My long-held view is that it was Star Wars (1977) that short-circuited the era known as the American New Wave in cinema because suddenly the prospect of the mega-franchise was much bigger than the movie itself. The end of the studio contract system resulted in greater creative independence, and a group of young directors, including George Lucas, produced what many consider a brief golden age of American motion pictures that were simultaneously box office hits, critical successes, and award winners.

When Star Wars demonstrated the potential of the film as franchise, the concurrent influx of MBA types into Hollywood amplified a new tension between film as art and film as product—i.e., the tension between filmmaker and film executive. Within that tug-o-war, it is only natural for the “suits” to want to produce as much product as they can with as little labor as possible—let alone expensive labor with opinions! Now, GAI theoretically presents that opportunity, though maybe not to the extent that many seem to either pessimistically or optimistically assume.

Usually, when the “suits” overreach with their analytics and try to predict what the market wants, the results are unimpressive. A theme I have repeated on this blog many times is that audiences want works that surprise them, not works that have been analyzed to death—and to produce fresh work takes artists, not algorithms. This rule, if it is a rule, implies a boundary that rejects the most stark predictions that major motion pictures will soon be made by three guys and a computer.

Potential Limits of GAI in Motion Pictures

Clearly, GAI output will continue to improve, and subtle renderings of naturalism will be attainable, which does imply that a whole motion picture with “human” characters can be produced without a camera or actor being involved. That this describes the future of all cinema seems unlikely, though it is notable that among the evidence presented in Disney et al., only one image is a depiction of a natural person (Mark Hamill as Skywalker), while every other infringing image is either a masked character or was originally made with pen and ink or computer illustration. Thus, the GAI’s ability to render these particular derivative works implies precisely the franchise material that could be produced without anyone building a set or rigging lights or pointing a camera at an actor. Still, there are limits.

For instance, the current Marvel franchise was primed with the first Iron Man (2008), the success of which owes a LOT to the performance by Robert Downey, Jr. This implies a caveat that films made without human artists can become what we might soon call the slop-flops of this dawning GAI era.

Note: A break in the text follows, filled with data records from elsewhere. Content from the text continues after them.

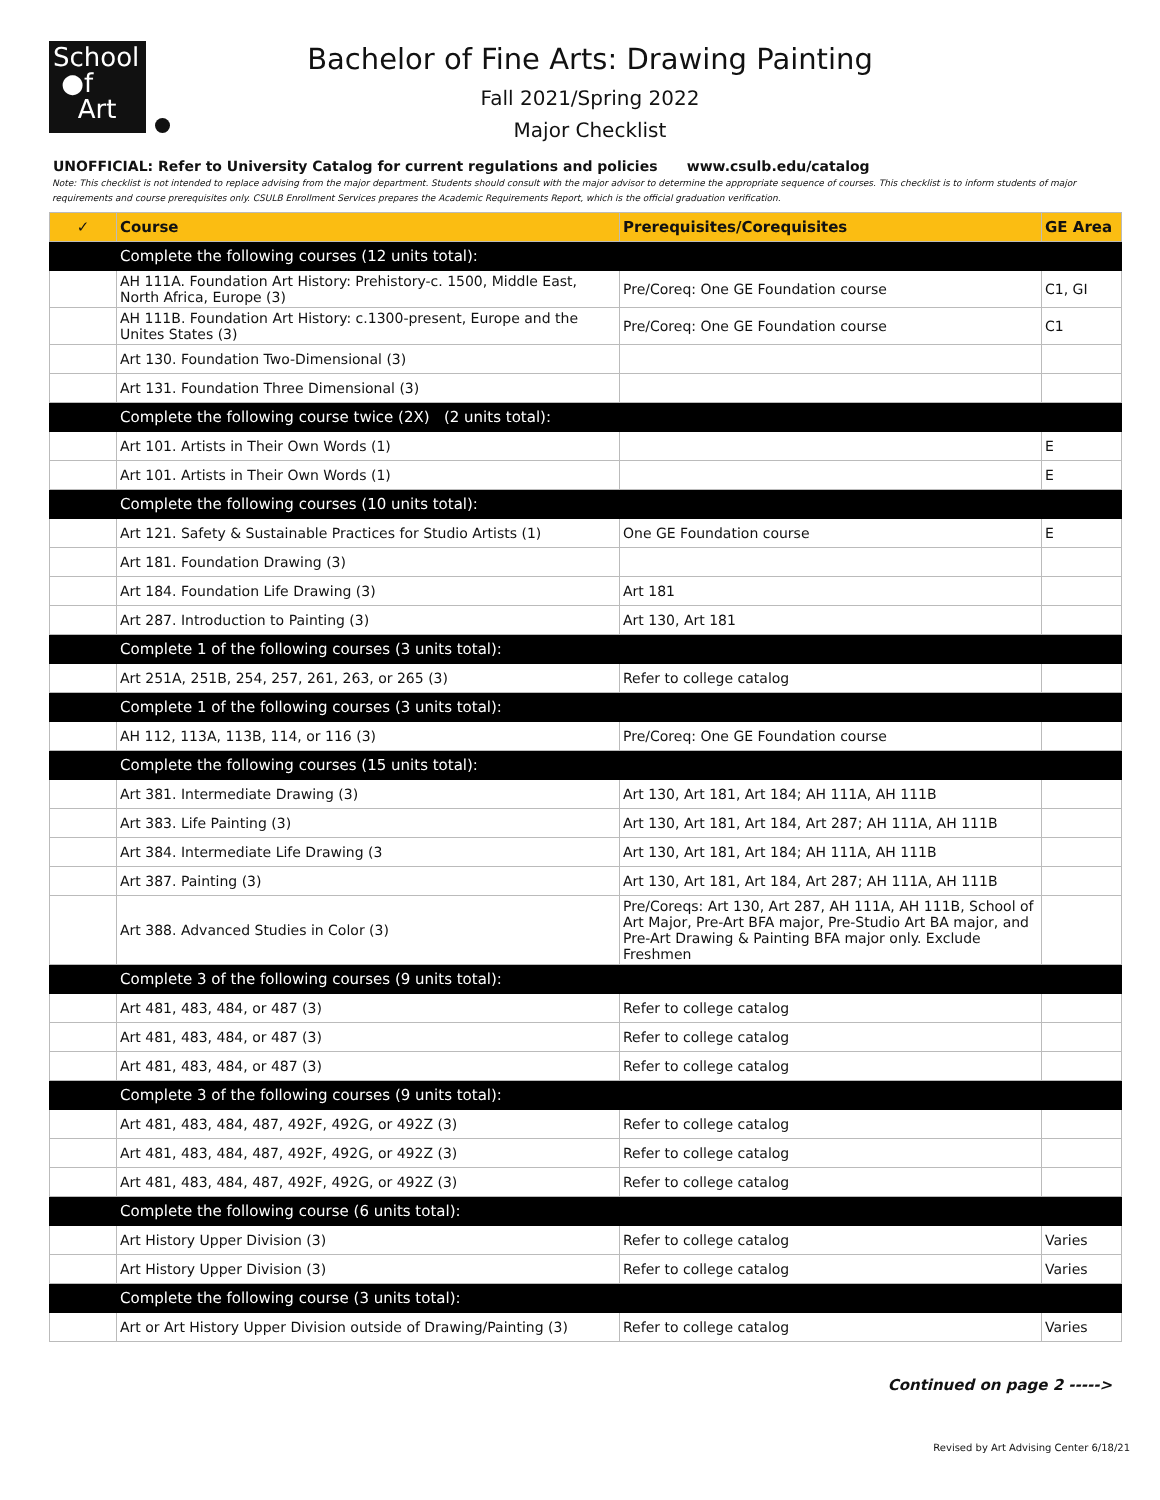School
●f
Art
Bachelor of Fine Arts: Drawing Painting
Fall 2021/Spring 2022
Major Checklist
UNOFFICIAL: Refer to University Catalog for current regulations and policies www.csulb.edu/catalog
Note: This checklist is not intended to replace advising from the major department. Students should consult with the major advisor to determine the appropriate sequence of courses. This checklist is to inform students of major requirements and course prerequisites only. CSULB Enrollment Services prepares the Academic Requirements Report, which is the official graduation verification.
| ✓ | Course | Prerequisites/Corequisites | GE Area |
| --- | --- | --- | --- |
| | Complete the following courses (12 units total): | | |
| | AH 111A. Foundation Art History: Prehistory-c. 1500, Middle East, North Africa, Europe (3) | Pre/Coreq: One GE Foundation course | C1, GI |
| | AH 111B. Foundation Art History: c.1300-present, Europe and the Unites States (3) | Pre/Coreq: One GE Foundation course | C1 |
| | Art 130. Foundation Two-Dimensional (3) | | |
| | Art 131. Foundation Three Dimensional (3) | | |
| | Complete the following course twice (2X) (2 units total): | | |
| | Art 101. Artists in Their Own Words (1) | | E |
| | Art 101. Artists in Their Own Words (1) | | E |
| | Complete the following courses (10 units total): | | |
| | Art 121. Safety & Sustainable Practices for Studio Artists (1) | One GE Foundation course | E |
| | Art 181. Foundation Drawing (3) | | |
| | Art 184. Foundation Life Drawing (3) | Art 181 | |
| | Art 287. Introduction to Painting (3) | Art 130, Art 181 | |
| | Complete 1 of the following courses (3 units total): | | |
| | Art 251A, 251B, 254, 257, 261, 263, or 265 (3) | Refer to college catalog | |
| | Complete 1 of the following courses (3 units total): | | |
| | AH 112, 113A, 113B, 114, or 116 (3) | Pre/Coreq: One GE Foundation course | |
| | Complete the following courses (15 units total): | | |
| | Art 381. Intermediate Drawing (3) | Art 130, Art 181, Art 184; AH 111A, AH 111B | |
| | Art 383. Life Painting (3) | Art 130, Art 181, Art 184, Art 287; AH 111A, AH 111B | |
| | Art 384. Intermediate Life Drawing (3 | Art 130, Art 181, Art 184; AH 111A, AH 111B | |
| | Art 387. Painting (3) | Art 130, Art 181, Art 184, Art 287; AH 111A, AH 111B | |
| | Art 388. Advanced Studies in Color (3) | Pre/Coreqs: Art 130, Art 287, AH 111A, AH 111B, School of Art Major, Pre-Art BFA major, Pre-Studio Art BA major, and Pre-Art Drawing & Painting BFA major only. Exclude Freshmen | |
| | Complete 3 of the following courses (9 units total): | | |
| | Art 481, 483, 484, or 487 (3) | Refer to college catalog | |
| | Art 481, 483, 484, or 487 (3) | Refer to college catalog | |
| | Art 481, 483, 484, or 487 (3) | Refer to college catalog | |
| | Complete 3 of the following courses (9 units total): | | |
| | Art 481, 483, 484, 487, 492F, 492G, or 492Z (3) | Refer to college catalog | |
| | Art 481, 483, 484, 487, 492F, 492G, or 492Z (3) | Refer to college catalog | |
| | Art 481, 483, 484, 487, 492F, 492G, or 492Z (3) | Refer to college catalog | |
| | Complete the following course (6 units total): | | |
| | Art History Upper Division (3) | Refer to college catalog | Varies |
| | Art History Upper Division (3) | Refer to college catalog | Varies |
| | Complete the following course (3 units total): | | |
| | Art or Art History Upper Division outside of Drawing/Painting (3) | Refer to college catalog | Varies |
Continued on page 2 ----->
Revised by Art Advising Center 6/18/21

Still, without a crystal ball or room to explore all the implications of eliminating one type of creative professional or another, a limiting factor for overuse of GAI may be copyright itself.

Because the human authorship requirement is, and will likely remain, a bedrock principle of copyright protection, GAI enables the production of a very large volume of unprotectable expression. Additionally, if two creators are using the same product, the likelihood of substantially similar, but independently created,[1] works may increase as well. In this light, creators, large and small, might want to be wary of overreliance on producing GAI material that may lack copyright protection. This concern would apply with greater force to newer characters, interpretations, and/or imagined worlds, if authorship in these works could be challenged on the basis that the expressions are the result of machine interpretation of the idea rather than human artists expressing the idea.

Personally, I would love to see the GAI genie stuffed back into its bottle because I believe that on balance the technology produces more social harms than benefits—and because the Techbros have zero credibility when it comes to ethical development or application of any of their products. But knowing that genie’s bottle has been shattered, I recognize how the technology can be used as a tool for new creative expression and am hopeful that lawsuits like this one at least push the application of GAI in that direction.


[1] Works that are independently created are, by definition, non-infringing even if they are substantial similar to other works.